▶ TO DO:
Set down, exactly and only, everything from the line containing "Panel set 1: Top" down to the line containing "Panel set 2: First" in the data below; the pictures are not part of the copy.

▶ RECORDS SUPPLIED:
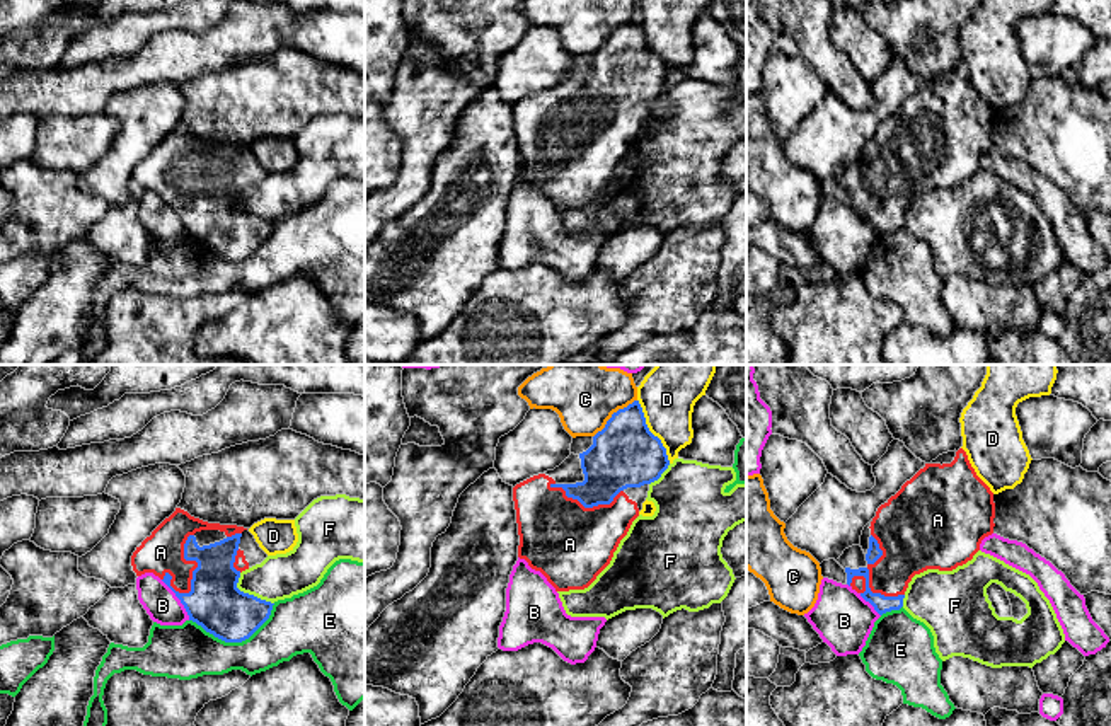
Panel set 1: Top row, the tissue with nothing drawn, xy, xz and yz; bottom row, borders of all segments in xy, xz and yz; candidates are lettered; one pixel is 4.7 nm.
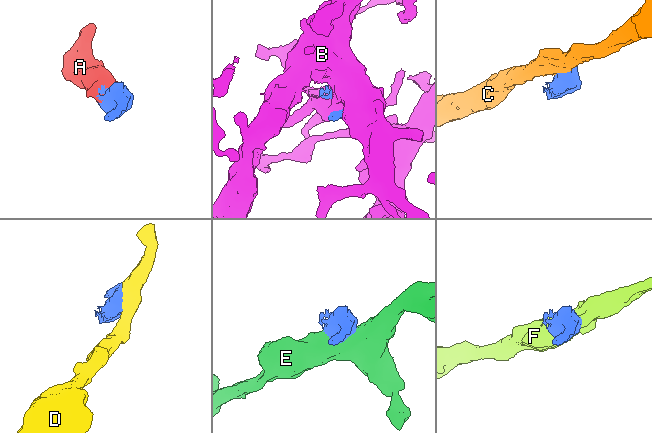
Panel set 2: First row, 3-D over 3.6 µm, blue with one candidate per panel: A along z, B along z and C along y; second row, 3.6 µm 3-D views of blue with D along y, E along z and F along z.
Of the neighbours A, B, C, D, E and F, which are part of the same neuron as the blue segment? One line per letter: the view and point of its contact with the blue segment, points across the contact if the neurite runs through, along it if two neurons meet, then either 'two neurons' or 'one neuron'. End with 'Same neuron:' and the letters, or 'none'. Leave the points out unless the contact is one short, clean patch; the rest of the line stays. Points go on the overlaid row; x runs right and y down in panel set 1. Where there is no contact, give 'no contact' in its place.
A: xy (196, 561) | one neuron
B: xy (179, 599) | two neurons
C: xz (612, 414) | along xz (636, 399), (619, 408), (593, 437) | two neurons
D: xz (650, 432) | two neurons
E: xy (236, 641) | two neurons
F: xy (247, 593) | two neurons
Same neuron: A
...
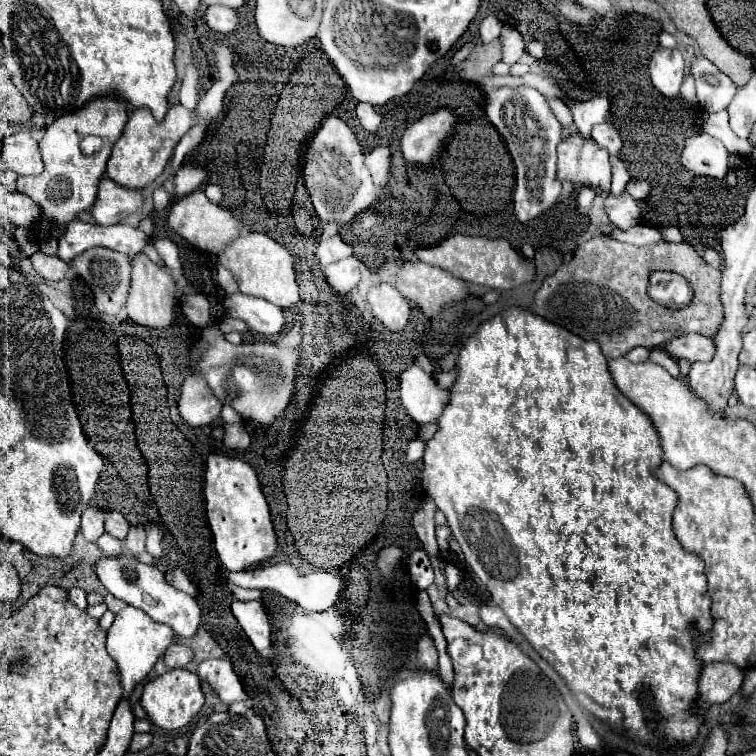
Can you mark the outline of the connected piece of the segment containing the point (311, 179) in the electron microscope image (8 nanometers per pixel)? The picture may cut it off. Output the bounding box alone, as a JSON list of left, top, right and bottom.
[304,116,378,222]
* * *
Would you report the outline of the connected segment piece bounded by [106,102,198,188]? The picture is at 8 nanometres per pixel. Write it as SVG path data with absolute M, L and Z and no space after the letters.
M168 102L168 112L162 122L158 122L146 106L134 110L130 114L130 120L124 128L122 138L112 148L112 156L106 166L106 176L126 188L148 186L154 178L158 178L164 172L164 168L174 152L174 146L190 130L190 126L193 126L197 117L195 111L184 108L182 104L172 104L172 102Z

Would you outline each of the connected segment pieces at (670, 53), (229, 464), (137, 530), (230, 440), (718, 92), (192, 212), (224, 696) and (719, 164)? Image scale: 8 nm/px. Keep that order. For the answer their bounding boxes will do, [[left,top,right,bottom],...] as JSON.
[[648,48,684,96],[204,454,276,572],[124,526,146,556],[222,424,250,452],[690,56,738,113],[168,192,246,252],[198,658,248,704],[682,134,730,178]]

▶ WRITTEN SOLUTION:
Panel set 1: Top row, the tissue with nothing drawn, xy, xz and yz; bottom row, borders of all segments in xy, xz and yz; candidates are lettered; one pixel is 4.7 nm.
Panel set 2: First row, 3-D over 3.6 µm, blue with one candidate per panel: A along z, B along z and C along y; second row, 3.6 µm 3-D views of blue with D along y, E along z and F along z.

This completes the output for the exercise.